La sœur de Shai Regev, tuée près du kibboutz Reim après avoir fui le festival Nova, a lancé une mobilisation contre la diffusion prochaine de "First Light" (Or Rishon) sur Channel 12. Cette mini-série qui retrace les événements du 7 octobre avec l'actrice Rotem Sela, suscite l'indignation des familles de victimes qui jugent sa diffusion prématurée et inappropriée.
"J'ai été poignardée au ventre en voyant la vidéo promotionnelle", confie l'initiatrice de la pétition. "Soudain, j'ai vu des images censées montrer des gens fuyant le festival et j'ai réalisé que ma sœur faisait partie de cette reconstitution." Elle dénonce le décalage choquant entre le marketing autour de cette production et la réalité du deuil : "J'imagine les gens assis chez eux à manger du pop-corn et à se demander si le terroriste réussira à tuer quelqu'un ou non."

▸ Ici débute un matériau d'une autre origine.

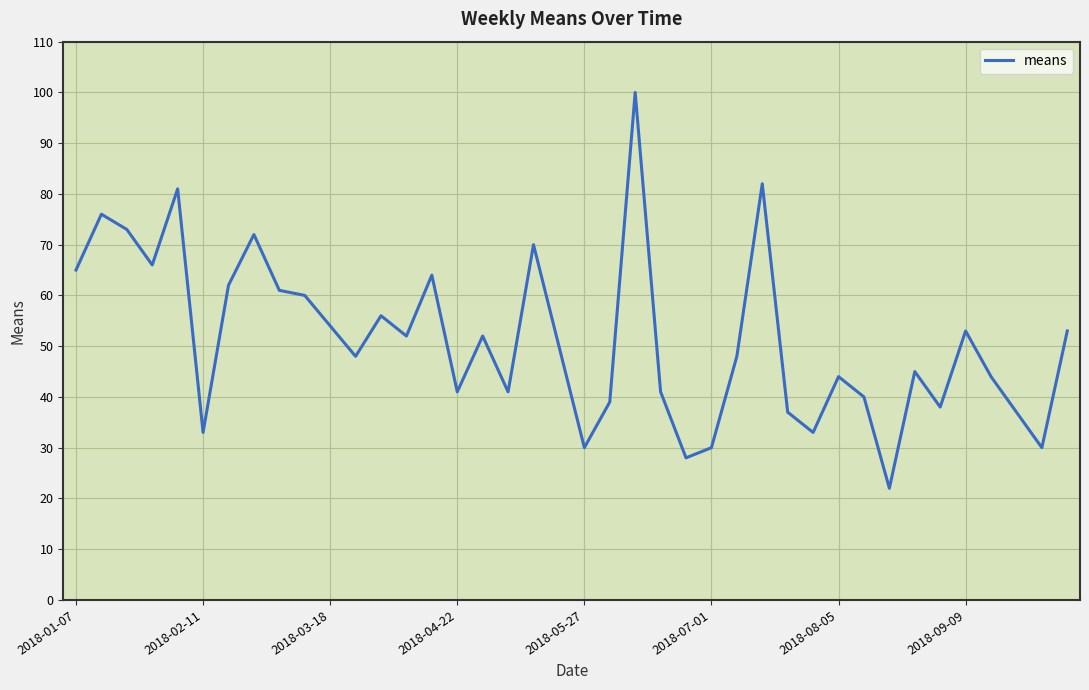

What is the difference between the maximum and minimum values?

78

La pétition, qui recueille de nombreux soutiens sur les réseaux sociaux, souligne qu'il est encore trop tôt pour porter ces événements à l'écran. "La série sur la guerre de Kippour a été diffusée 50 ans plus tard", rappelle-t-elle. "Ce n'est certainement pas le moment de diffuser une telle série, alors que la guerre est toujours en cours, que des otages sont encore à Gaza et que des soldats sont tués chaque semaine."
"Faire Hollywood sur le dos des victimes"
Rotem Ezer, sœur de Guy Ezer tué le 7 octobre, rejoint la protestation. "Ce qui me dérange le plus, ce sont les commentaires des gens qui attendent de pouvoir regarder la série en boucle. J'ai l'impression qu'ils ont transformé mon pire cauchemar en un drame à suspense qui rapporte des millions."
Elle dénonce une production déconnectée de la réalité : "Cela dissocie et éloigne le 7 octobre de tout ce qui se passe actuellement, comme s'il s'agissait d'un événement qui s'est produit et qui s'est terminé. Il y a de vraies vidéos que je n'arrive toujours pas à sortir de ma tête à ce jour, des images du téléphone de mon frère."
Les protestataires reprochent également aux producteurs de ne pas avoir consulté les familles. "Nous avons le sentiment que notre traumatisme est jeté en pâture", déplore Rotem Ezer. "Personne à la production ne s'est demandé comment cela pouvait être fait avec sensibilité et réflexion. C'est comme faire Hollywood sur le dos des victimes, alors que nous sommes encore en plein traumatisme."